WHAT THE TASK REQUIRES:
If a record holds a picture, leave the picture out, but write out everything else exactly.

Start of Block

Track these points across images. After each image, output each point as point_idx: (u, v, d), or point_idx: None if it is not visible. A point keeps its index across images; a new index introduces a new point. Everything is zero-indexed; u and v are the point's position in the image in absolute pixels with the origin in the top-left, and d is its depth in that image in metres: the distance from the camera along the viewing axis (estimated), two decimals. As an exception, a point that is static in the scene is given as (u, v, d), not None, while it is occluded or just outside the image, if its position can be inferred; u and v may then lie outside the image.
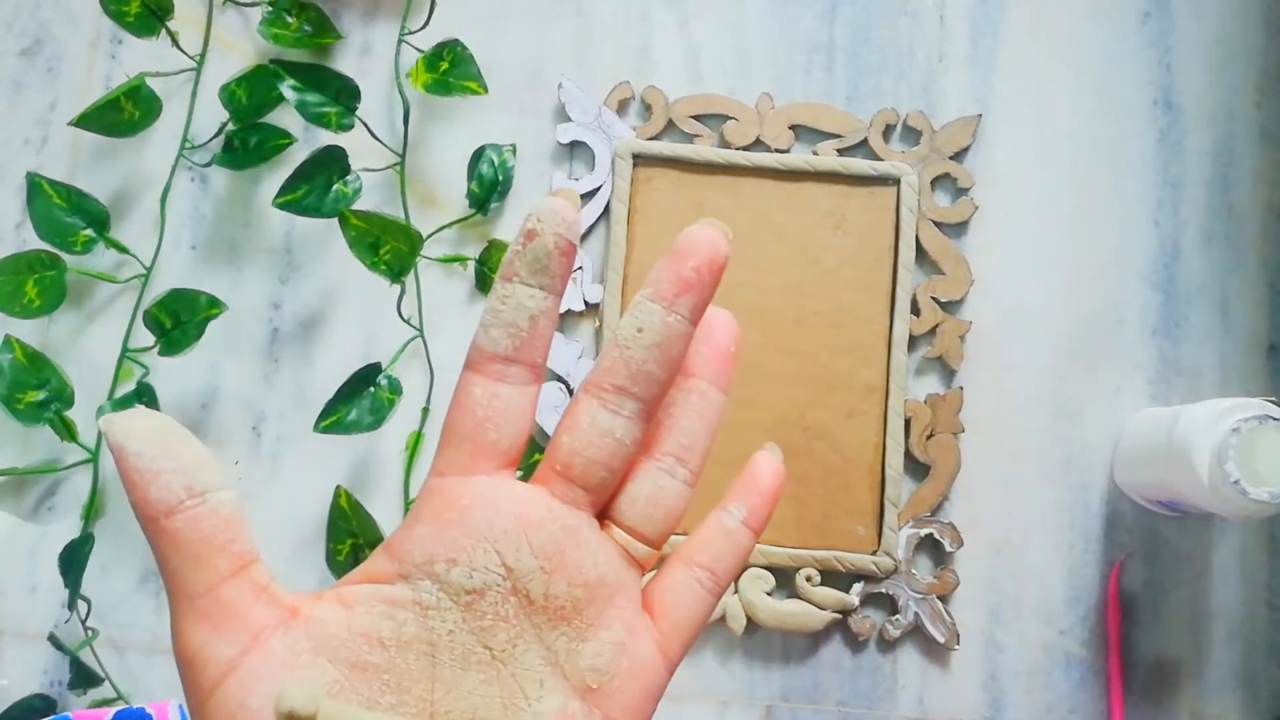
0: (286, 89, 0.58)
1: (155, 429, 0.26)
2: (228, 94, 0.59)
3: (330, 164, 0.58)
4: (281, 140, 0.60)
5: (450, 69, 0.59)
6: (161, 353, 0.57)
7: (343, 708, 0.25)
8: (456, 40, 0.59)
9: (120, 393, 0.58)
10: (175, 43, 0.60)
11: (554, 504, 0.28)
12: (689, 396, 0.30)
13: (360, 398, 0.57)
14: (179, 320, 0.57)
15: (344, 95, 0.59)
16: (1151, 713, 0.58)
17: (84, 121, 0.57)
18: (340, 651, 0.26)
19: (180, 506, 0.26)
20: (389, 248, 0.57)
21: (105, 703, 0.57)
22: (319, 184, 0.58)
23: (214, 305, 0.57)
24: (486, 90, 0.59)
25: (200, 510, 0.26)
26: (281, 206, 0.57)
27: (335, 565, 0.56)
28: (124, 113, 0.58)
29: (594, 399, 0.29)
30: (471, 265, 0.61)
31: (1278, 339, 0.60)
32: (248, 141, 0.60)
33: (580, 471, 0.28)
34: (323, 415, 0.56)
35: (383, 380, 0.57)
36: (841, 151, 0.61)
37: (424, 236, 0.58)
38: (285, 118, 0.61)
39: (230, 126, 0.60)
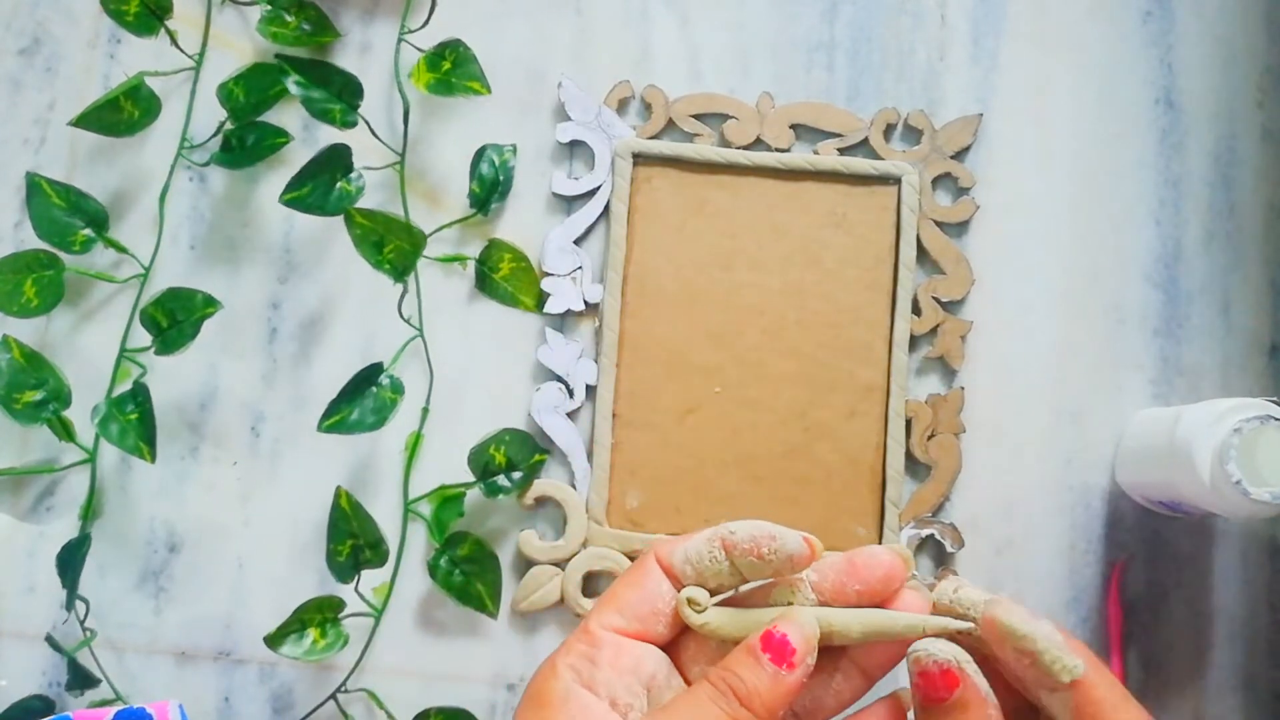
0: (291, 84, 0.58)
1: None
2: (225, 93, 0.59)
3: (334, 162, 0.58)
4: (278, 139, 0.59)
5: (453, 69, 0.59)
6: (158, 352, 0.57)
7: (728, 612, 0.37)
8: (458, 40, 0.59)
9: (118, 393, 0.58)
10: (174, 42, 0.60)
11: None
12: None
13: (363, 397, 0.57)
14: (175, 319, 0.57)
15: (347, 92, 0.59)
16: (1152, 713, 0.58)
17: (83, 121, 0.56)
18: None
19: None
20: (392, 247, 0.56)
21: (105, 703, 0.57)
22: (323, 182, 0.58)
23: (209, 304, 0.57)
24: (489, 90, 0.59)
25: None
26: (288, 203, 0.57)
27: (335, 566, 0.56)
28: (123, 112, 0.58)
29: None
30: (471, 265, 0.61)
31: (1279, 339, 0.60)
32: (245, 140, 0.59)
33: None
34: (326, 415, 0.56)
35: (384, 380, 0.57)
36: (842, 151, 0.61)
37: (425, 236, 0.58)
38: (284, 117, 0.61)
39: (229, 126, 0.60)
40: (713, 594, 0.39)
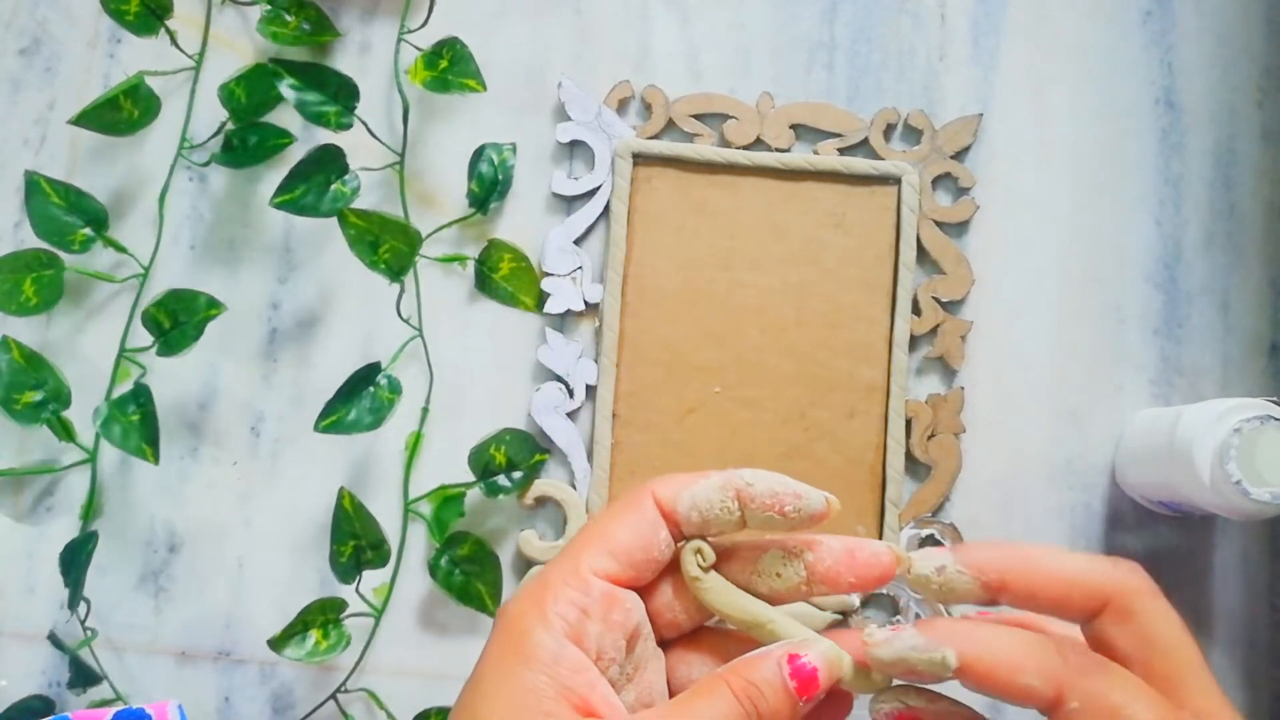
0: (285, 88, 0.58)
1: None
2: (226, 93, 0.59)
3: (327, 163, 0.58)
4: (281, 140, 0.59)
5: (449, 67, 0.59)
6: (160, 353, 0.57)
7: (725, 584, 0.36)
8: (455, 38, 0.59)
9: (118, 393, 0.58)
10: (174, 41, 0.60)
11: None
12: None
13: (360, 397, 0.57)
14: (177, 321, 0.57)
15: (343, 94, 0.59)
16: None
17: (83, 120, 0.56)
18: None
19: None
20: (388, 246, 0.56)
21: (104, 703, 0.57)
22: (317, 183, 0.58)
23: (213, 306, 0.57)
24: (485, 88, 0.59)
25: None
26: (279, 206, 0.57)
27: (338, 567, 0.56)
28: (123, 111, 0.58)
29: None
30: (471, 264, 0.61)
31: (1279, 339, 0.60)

End of Block

ANSWER BOX:
Track these points across images. After each image, output each point as point_idx: (u, v, d), or point_idx: None if it is not visible. A point keeps its index across images; a new index introduces a new point. Everything is zero-indexed; u and v are the point's position in the image in absolute pixels with the origin in the top-left, and d is its depth in that image in metres: the distance from the camera along the viewing axis (estimated), two decimals. As an exception, a point that is static in the scene is given as (u, v, d), not None, while it is occluded or just outside the image, if its position can be inferred; u and v may then lie outside the image.
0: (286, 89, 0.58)
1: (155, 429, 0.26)
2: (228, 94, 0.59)
3: (330, 164, 0.58)
4: (281, 140, 0.60)
5: (450, 69, 0.59)
6: (161, 353, 0.57)
7: (343, 708, 0.25)
8: (456, 40, 0.59)
9: (120, 393, 0.58)
10: (175, 43, 0.60)
11: (554, 504, 0.28)
12: (689, 396, 0.30)
13: (360, 398, 0.57)
14: (179, 320, 0.57)
15: (344, 95, 0.59)
16: (1151, 713, 0.58)
17: (84, 121, 0.57)
18: (340, 651, 0.26)
19: (180, 506, 0.26)
20: (389, 248, 0.57)
21: (105, 703, 0.57)
22: (319, 184, 0.58)
23: (214, 305, 0.57)
24: (486, 90, 0.59)
25: (200, 510, 0.26)
26: (281, 206, 0.57)
27: (335, 565, 0.56)
28: (124, 113, 0.58)
29: (594, 399, 0.29)
30: (471, 265, 0.61)
31: (1278, 339, 0.60)
32: (248, 141, 0.60)
33: (580, 471, 0.28)
34: (323, 415, 0.56)
35: (383, 380, 0.57)
36: (841, 151, 0.61)
37: (424, 236, 0.58)
38: (285, 118, 0.61)
39: (230, 126, 0.60)
0: (291, 84, 0.58)
1: None
2: (225, 93, 0.59)
3: (334, 162, 0.58)
4: (278, 139, 0.59)
5: (453, 69, 0.59)
6: (158, 352, 0.57)
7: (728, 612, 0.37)
8: (458, 40, 0.59)
9: (118, 393, 0.58)
10: (174, 42, 0.60)
11: None
12: None
13: (363, 397, 0.57)
14: (175, 319, 0.57)
15: (347, 92, 0.59)
16: (1152, 713, 0.58)
17: (83, 121, 0.56)
18: None
19: None
20: (392, 247, 0.56)
21: (105, 703, 0.57)
22: (323, 182, 0.58)
23: (209, 304, 0.57)
24: (489, 90, 0.59)
25: None
26: (288, 203, 0.57)
27: (335, 566, 0.56)
28: (123, 112, 0.58)
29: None
30: (471, 265, 0.61)
31: (1279, 339, 0.60)
32: (245, 140, 0.59)
33: None
34: (326, 415, 0.56)
35: (384, 380, 0.57)
36: (842, 151, 0.61)
37: (425, 236, 0.58)
38: (284, 117, 0.61)
39: (229, 126, 0.60)
40: (713, 594, 0.39)
0: (285, 88, 0.58)
1: None
2: (226, 93, 0.59)
3: (327, 163, 0.58)
4: (281, 140, 0.59)
5: (449, 67, 0.59)
6: (160, 353, 0.57)
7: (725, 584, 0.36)
8: (455, 38, 0.59)
9: (118, 393, 0.58)
10: (174, 41, 0.60)
11: None
12: None
13: (360, 397, 0.57)
14: (177, 321, 0.57)
15: (343, 94, 0.59)
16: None
17: (83, 120, 0.56)
18: None
19: None
20: (388, 246, 0.56)
21: (104, 703, 0.57)
22: (317, 183, 0.58)
23: (213, 306, 0.57)
24: (485, 88, 0.59)
25: None
26: (279, 206, 0.57)
27: (338, 567, 0.56)
28: (123, 111, 0.58)
29: None
30: (471, 264, 0.61)
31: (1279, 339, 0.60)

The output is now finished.